PROBLEM DETAILS: Can you print the data exactly and leave out each image?
::::
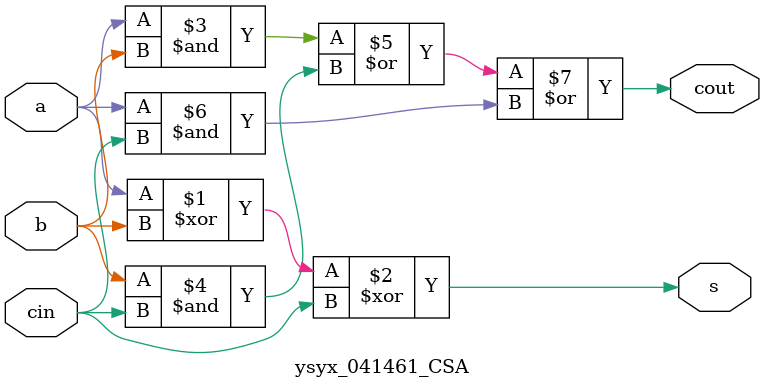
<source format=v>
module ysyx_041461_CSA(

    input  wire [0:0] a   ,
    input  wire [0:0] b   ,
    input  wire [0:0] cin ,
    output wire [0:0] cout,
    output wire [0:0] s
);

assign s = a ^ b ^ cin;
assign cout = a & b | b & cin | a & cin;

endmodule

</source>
::::
EXERCISE SOLUTION:
<source format=v>
module ysyx_041461_CSA(

    input  wire [0:0] a   ,
    input  wire [0:0] b   ,
    input  wire [0:0] cin ,
    output wire [0:0] cout,
    output wire [0:0] s
);

assign s = a ^ b ^ cin;
assign cout = a & b | b & cin | a & cin;

endmodule

</source>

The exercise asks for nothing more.